This is essentially a gaps and islands problem however it's atypical. I did cut the example down to bare minimum. I need to identify gaps that exceed a certain threshold and duplicates can't be a problem although this example removes them.
In any case the common solution of using ROW_NUMBER() doesn't help since gaps of even 1 can't be handled and the gap value is a parameter in 'real life'.
The code below actually works correctly. And it's super fast! But if you look at it you'll see why people are rather gun shy about relying upon it. The method was first published 9 years ago here http://www.sqlservercentral.com/articles/T-SQL/68467/ and I've read all 32 pages of comments. Nobody has successfully poked holes in it other than to say "it's not documented behavior". I've tried it on every version from 2005 to 2019 and it works.
The question is, beyond using a cursor or while loop to look at many millions of rows 1 by 1 - which takes, I don't know how long because I cancel after 30 min. - is there a 'supported' way to get the same results in a reasonable amount of time? Even 100x slower would complete 4M rows in 10 minutes and I can't find a way to come close to that!
CREATE TABLE #t (CreateDate date not null
,TufpID int not null
,Cnt int not null
,FuzzyGroup int null);
ALTER TABLE #t ADD CONSTRAINT PK_temp PRIMARY KEY CLUSTERED (CreateDate,TufpID);
-- Takes 40 seconds to write 4.4M rows from a source of 70M rows.
INSERT INTO #T
SELECT X.CreateDate
,X.TufpID
,Cnt = COUNT(*)
,FuzzyGroup = null
FROM SessionState SS
CROSS APPLY(VALUES (CAST(SS.CreateDate as date),SS.TestUser_Form_Part_id)) X(CreateDate,TufpID)
GROUP BY X.CreateDate
,X.TufpID
ORDER BY x.CreateDate,x.TufpID;
-- Takes 6 seconds to update 4.4M rows. They WILL update in clustered index order!
-- (Provided all the rules are followed - see the link above)
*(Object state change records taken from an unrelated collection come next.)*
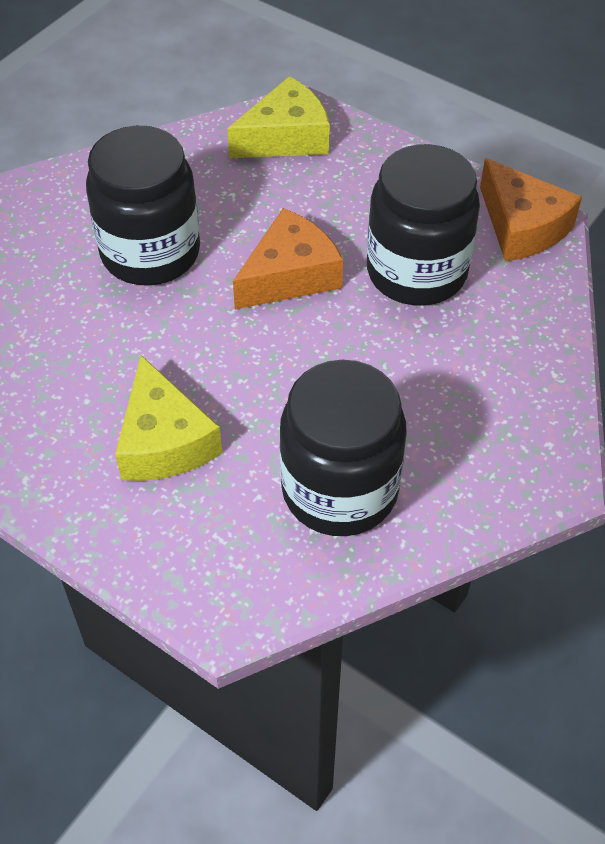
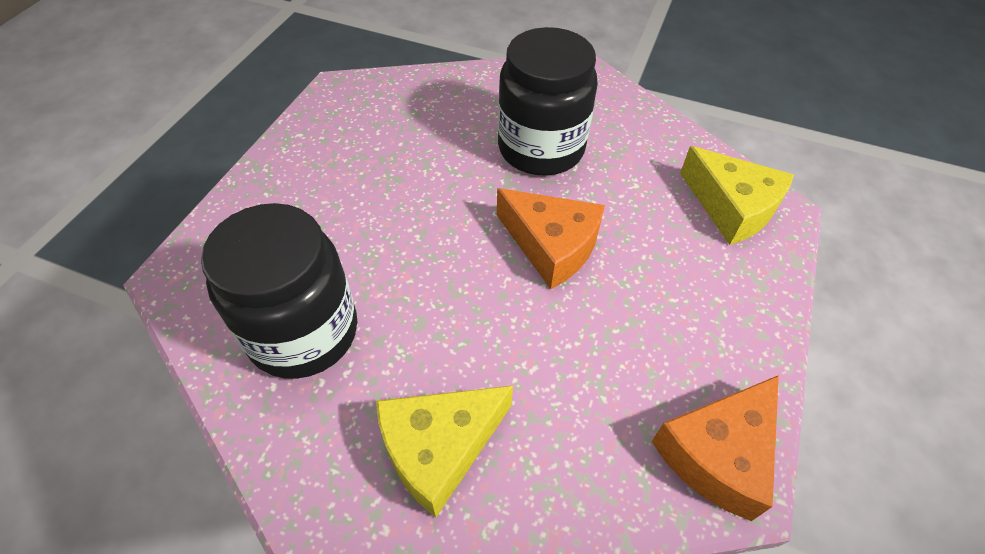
camera: 75 degrees right, 0 degrees up
yellow cheese [115,355,222,481] -> yellow cheese moved to [376,386,513,518]
black jar [367,144,480,306] -> none

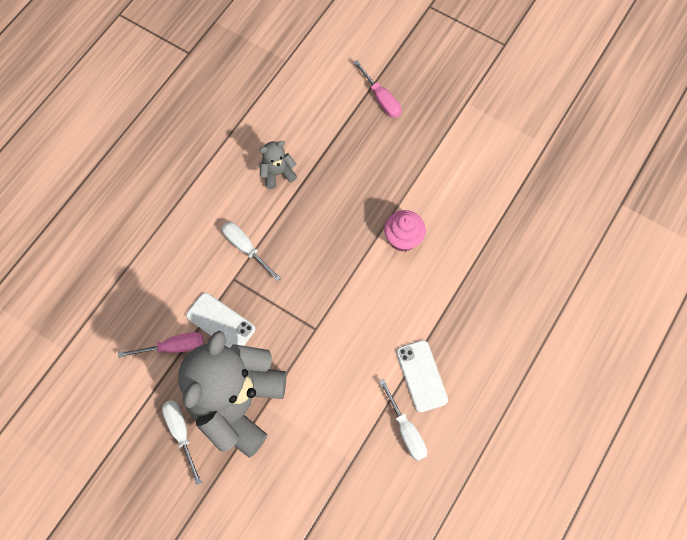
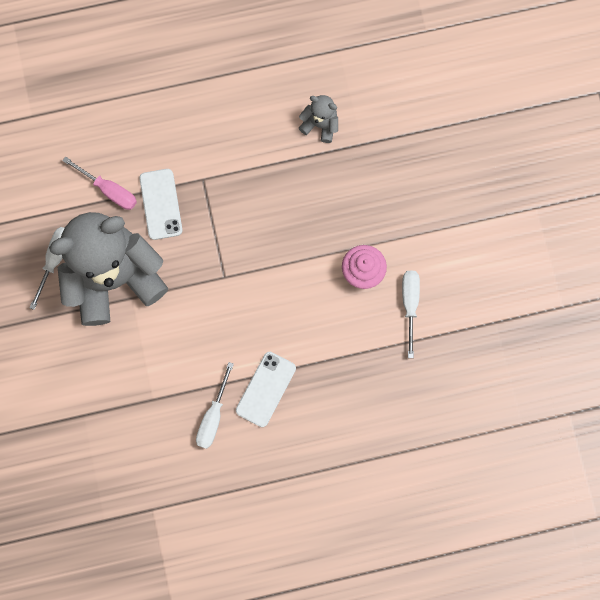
camera: 45 degrees right, 10 degrees up
white screwdriver [222,222,281,282] -> white screwdriver moved to [402,270,420,358]
pink screwdriver [353,60,401,118] -> none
DECLARE @FuzzFactor int = 38
DECLARE @Prior int = -@FuzzFactor; -- Insure 1st row has it's own group
DECLARE @Group int;
DECLARE @CDate date;
UPDATE #T
SET @Group = FuzzyGroup = CASE WHEN t.TufpID - @PRIOR < @FuzzFactor AND t.CreateDate = @CDate
THEN @Group ELSE t.TufpID END
,@CDate = CASE WHEN @CDate = t.CreateDate THEN @CDate ELSE t.CreateDate END
,@Prior = CASE WHEN @Prior = t.TufpID-1 THEN @Prior + 1 ELSE t.TufpID END
FROM #t t WITH (TABLOCKX) OPTION(MAXDOP 1);
After the above executes the FuzzyGroup column contains the lowest value of TufpID in the group. IOW the first row (in clustered index order) contains the value of it's own TufpID column. Thereafter every row gets the same value until the date changes or a gap size (in this case 38) is exceeded. In those cases the current TufpID becomes the value put into FuzzyGroup until another change is detected. So after 6 seconds I can run queries that group by FuzzyGroup and analyze the islands.
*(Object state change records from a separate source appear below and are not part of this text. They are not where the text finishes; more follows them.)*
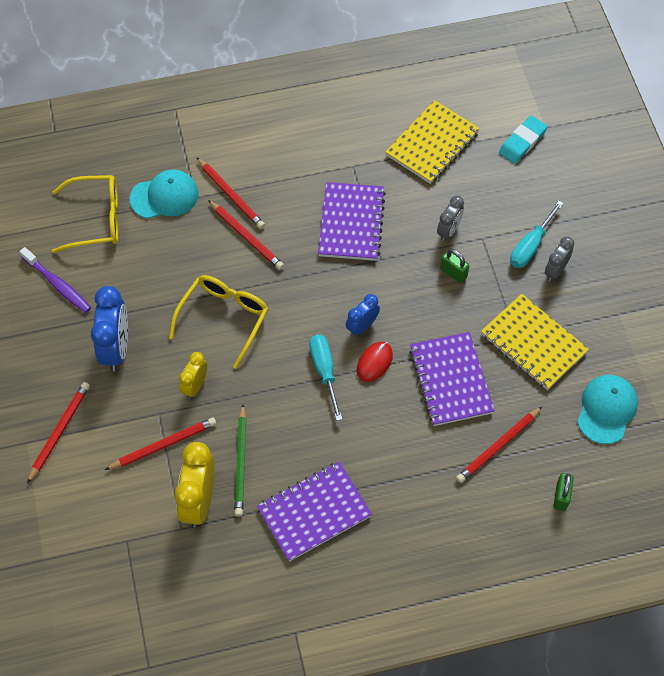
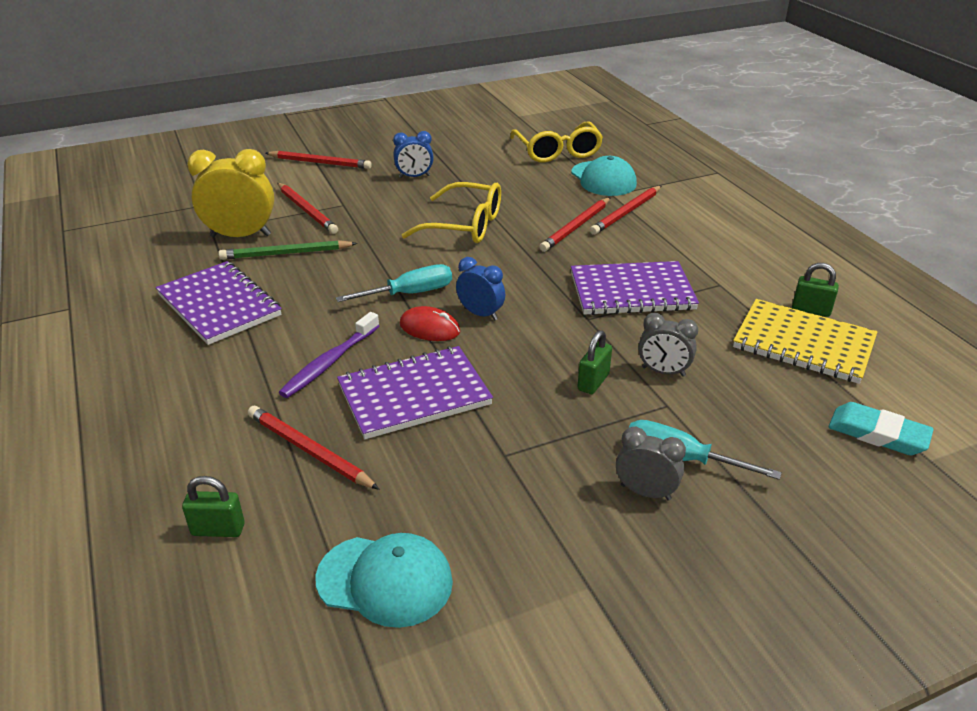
camera: 80 degrees right, 25 degrees down
purple toothbrush [19,247,91,313] -> purple toothbrush moved to [279,312,379,398]
blue clock [91,286,128,371] -> blue clock [393,131,434,178], size x0.58
yellow clock [179,352,207,399] -> none
yellow notebook [481,294,589,390] -> none
none -> green padlock [792,263,839,317]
In practice I do some running counts and totals as well in the same pass and so it takes 8 seconds not 6 but I could do those things with window functions pretty easily if I need to so I left them off.
This is the smallest table and I'll eventually need to handle 100M rows. Thus 10 minutes for 4.4M is probably not good enough but it's a place to start.